Infelizmente não participamos nesse encontro, uma vez que estávamos em trabalho de campo em Moçambique. Contudo o desafio da questão “como se musealiza um sentimento, um afeto, manteve-se. Não era um tema fácil.

Sabemos que as narrativas nos museus acabam por se tornar em narrativas assepticas. Na maioria dos casos não se trabalham as emoções. Apenas em situações limites, como os memoriais da resistência ou do holocausto, ou naqueles museus de história onde se procura criar uma museografia monumental, como forma de afirmação duma narrrativa hegemónica, se criar essa tensão (em cinema climax) da narrativa. Tudo o demais é uma expografia branda. Amena como se escreveu num outro blog.

E este é um aparente paradoxo da museologia. Sabemos que quando preparamos a construção duma narrativa, mesmo que participada, há que procurar um conceito gerador. Uma ideia forte que mostre a tensão. Como nos diz Mário Chagas, a gota de sangue que deve estar em todo o museu. Mas se essa tensão tem que estar presente na geração duma  expografia, como é que ela passa para a construção da narrativa, quando sabemos que a gramática tem que respeitar os momentos de tensão com os momentos de transição. Ainda que a proposta da narrativa seja construída pelo visitante, pela escolha dos seus percursos, ou pelas propostas de participação a que adere, a questão dos sentimentos, a lágrima permanece um desafio, que pode ser melhor ou pior solucionado com recursos expográficos.
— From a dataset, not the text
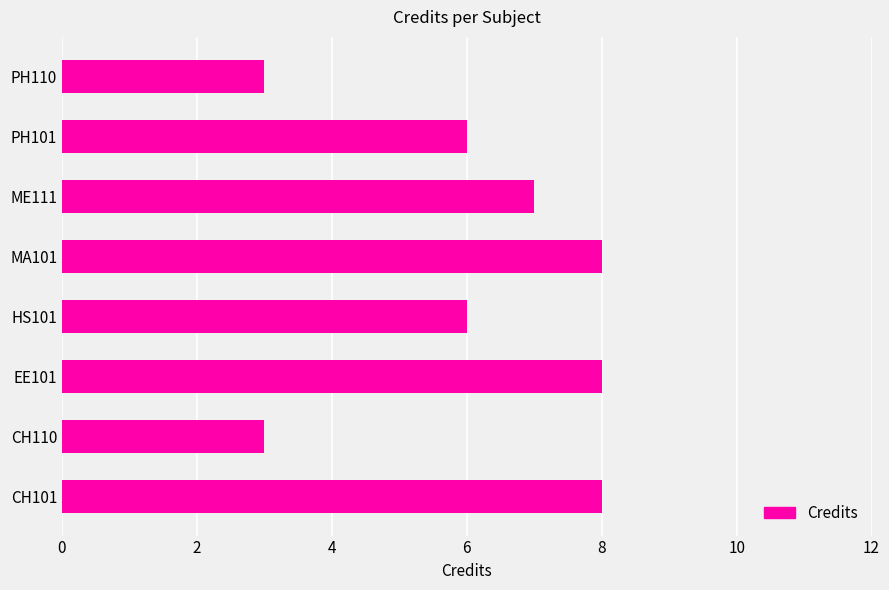

Is it true that the value at PH101 is 2?

False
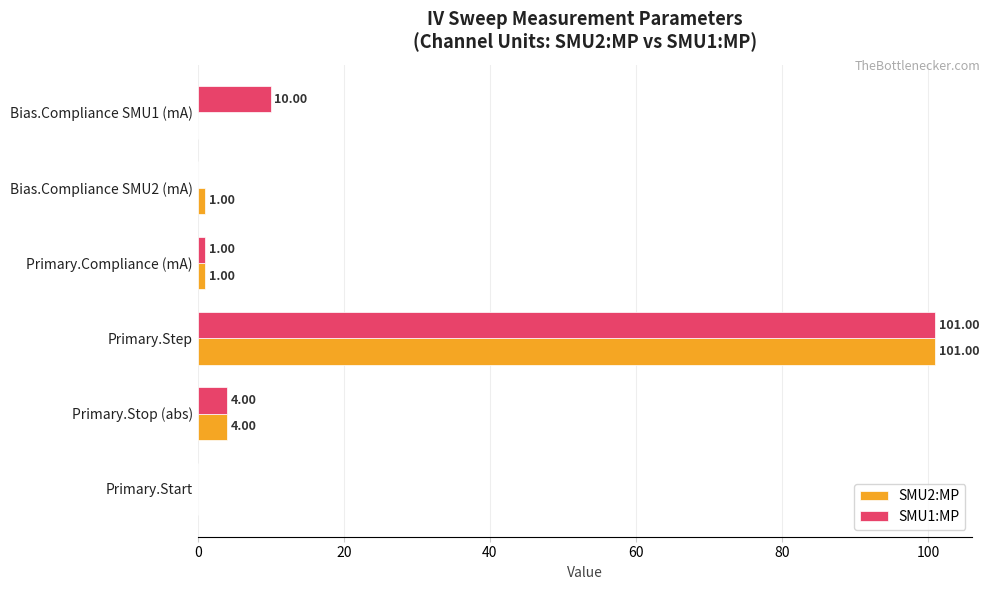

What is the average value of the SMU1:MP series?

19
Mas a questão da emoção que se gera no visitante provém de onde. A emoção transcende o exposto. Resulta duma experiência de encontro em contexto. Pierre Mayland na sua proposta sobre o Riso, que temos vindo a desenvolver na Aula do Riso, apresentou uma interessante abordagem, ainda com muito para explorar.

Avançamos agora um pouco mais na reflexão a propósito do quadro de Velasquez “as meninas”, pintado em 1565, onde através do contraste ente a luz e a sombra se revelam mundos e imagens de representação. A grande complexidade deste quadro, que se transforma como um objeto narrartivo, mostra-se não só como um quadro realista como transporta toda a carga idealista do mundo aristocrático. O cículo de luz, o mundo retratado, o visível, contrastando com a penumbrs, de linhas verticas, que se diluem no espaço. Por entre espelhos, emergem figurar, que espreitam. Os reis de Espanha que olham, como os antepassados. O próprio autor em pose, como um auto retrato olhando para o futuro. Um  quadro que cristaliza no tempo na sua crueza da espontaneidade. Afinal o que encontramos reletido nas imagens do mundo são sempre as nossas imagens

De alguma forma o desafio para a museologia social sobre as representações coletivas de emoções em narrativas museológica parece estar já resolvido neste quadro. É certo que o contexto é diferente, a materialidade é diversa. A solução está no encontro que ele permite. No quadro com o mundo aristocrático. Na museologia social com a comunidade.